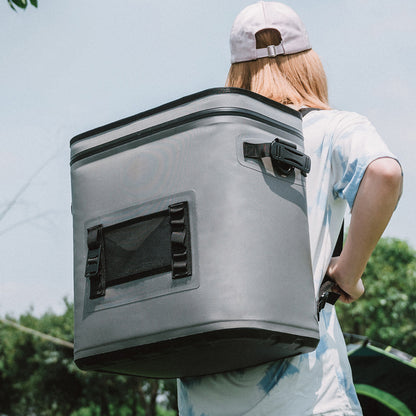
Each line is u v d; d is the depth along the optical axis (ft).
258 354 5.19
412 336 123.13
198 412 5.66
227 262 4.93
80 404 140.05
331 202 5.74
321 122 5.80
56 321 140.56
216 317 4.87
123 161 5.54
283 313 5.03
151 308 5.13
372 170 5.35
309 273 5.34
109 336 5.31
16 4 10.93
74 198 5.80
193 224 5.07
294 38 6.23
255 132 5.22
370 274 130.52
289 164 5.27
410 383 14.11
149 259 5.21
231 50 6.42
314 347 5.29
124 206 5.44
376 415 14.42
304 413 5.32
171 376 5.85
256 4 6.42
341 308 125.39
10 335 139.13
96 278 5.46
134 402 139.54
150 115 5.46
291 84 6.17
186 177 5.17
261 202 5.12
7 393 143.54
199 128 5.18
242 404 5.45
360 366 14.70
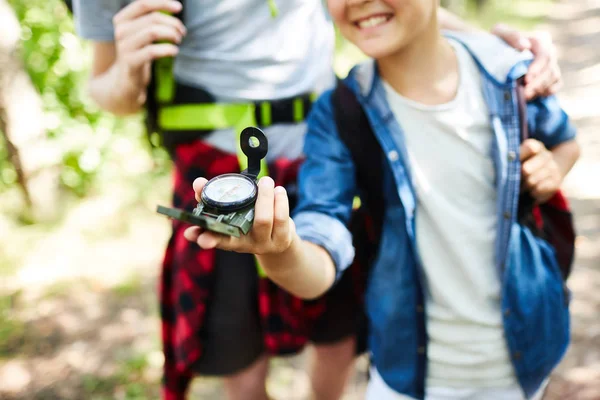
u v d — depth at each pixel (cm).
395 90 167
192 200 198
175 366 215
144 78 195
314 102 190
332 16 160
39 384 297
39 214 441
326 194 162
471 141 164
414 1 150
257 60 195
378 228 170
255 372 214
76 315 348
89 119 483
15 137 422
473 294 166
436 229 165
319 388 238
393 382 174
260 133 123
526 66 170
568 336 178
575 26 1066
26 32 468
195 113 196
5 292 366
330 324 218
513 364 168
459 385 170
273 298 204
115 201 466
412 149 164
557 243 184
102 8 197
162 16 184
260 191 113
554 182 164
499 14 1180
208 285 201
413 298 167
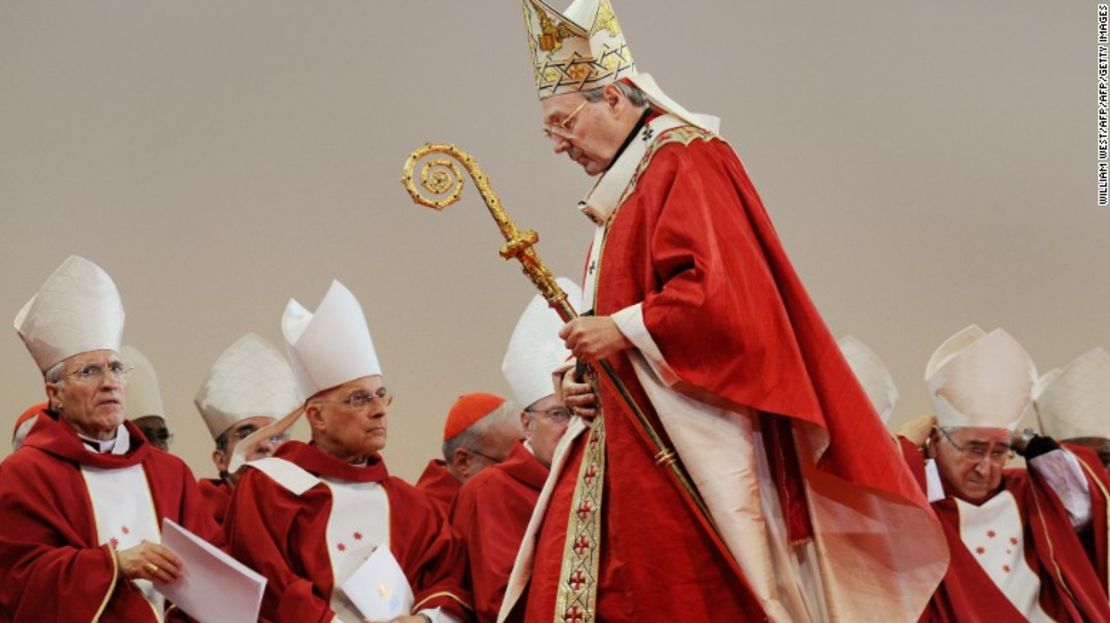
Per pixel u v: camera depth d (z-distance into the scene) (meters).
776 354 9.05
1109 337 22.80
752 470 9.22
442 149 9.98
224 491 14.93
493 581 13.12
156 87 20.41
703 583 9.23
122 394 12.79
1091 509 15.38
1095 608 14.86
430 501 13.98
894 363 22.17
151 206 19.98
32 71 19.91
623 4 22.42
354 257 20.66
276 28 21.08
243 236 20.28
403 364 20.48
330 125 21.00
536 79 10.27
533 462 14.28
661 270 9.31
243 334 19.92
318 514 13.23
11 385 18.77
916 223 22.72
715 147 9.74
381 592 12.62
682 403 9.26
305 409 13.81
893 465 9.27
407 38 21.55
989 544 15.20
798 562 9.64
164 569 11.43
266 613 12.60
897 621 9.41
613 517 9.48
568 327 9.26
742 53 22.72
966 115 23.16
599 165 10.16
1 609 11.71
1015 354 15.27
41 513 11.92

.....

What to do: The entries are to be written out again exactly, though without any images.

Task result:
Each line is u v d; d is the depth along the optical axis (ft).
258 354 5.19
412 336 123.13
198 412 5.66
227 262 4.93
80 404 140.05
331 202 5.74
321 122 5.80
56 321 140.56
216 317 4.87
123 161 5.54
283 313 5.03
151 308 5.13
372 170 5.35
309 273 5.34
109 336 5.31
16 4 10.93
74 198 5.80
193 224 5.07
294 38 6.23
255 132 5.22
370 274 130.52
289 164 5.27
410 383 14.11
149 259 5.21
231 50 6.42
314 347 5.29
124 206 5.44
376 415 14.42
304 413 5.32
171 376 5.85
256 4 6.42
341 308 125.39
10 335 139.13
96 278 5.46
134 402 139.54
150 115 5.46
291 84 6.17
186 177 5.17
261 202 5.12
7 393 143.54
199 128 5.18
242 404 5.45
360 366 14.70
u v d — depth at each pixel (cm).
395 90 167
192 200 198
175 366 215
144 78 195
314 102 190
332 16 160
39 384 297
39 214 441
326 194 162
471 141 164
414 1 150
257 60 195
378 228 170
255 372 214
76 315 348
89 119 483
15 137 422
473 294 166
436 229 165
319 388 238
393 382 174
260 133 123
526 66 170
568 336 178
575 26 1066
26 32 468
195 113 196
5 292 366
330 324 218
513 364 168
459 385 170
273 298 204
115 201 466
412 149 164
557 243 184
102 8 197
162 16 184
260 191 113
554 182 164
499 14 1180
208 285 201
413 298 167
Per pixel u v: camera depth d (z-distance into the scene) (meters).
776 354 9.05
1109 337 22.80
752 470 9.22
442 149 9.98
224 491 14.93
493 581 13.12
156 87 20.41
703 583 9.23
122 394 12.79
1091 509 15.38
1095 608 14.86
430 501 13.98
894 363 22.17
151 206 19.98
32 71 19.91
623 4 22.42
354 257 20.66
276 28 21.08
243 236 20.28
403 364 20.48
330 125 21.00
536 79 10.27
533 462 14.28
661 270 9.31
243 334 19.92
318 514 13.23
11 385 18.77
916 223 22.72
715 147 9.74
381 592 12.62
682 403 9.26
305 409 13.81
893 465 9.27
407 38 21.55
989 544 15.20
798 562 9.64
164 569 11.43
266 613 12.60
897 621 9.41
613 517 9.48
568 327 9.26
742 53 22.72
966 115 23.16
599 165 10.16
1 609 11.71
1015 354 15.27
41 513 11.92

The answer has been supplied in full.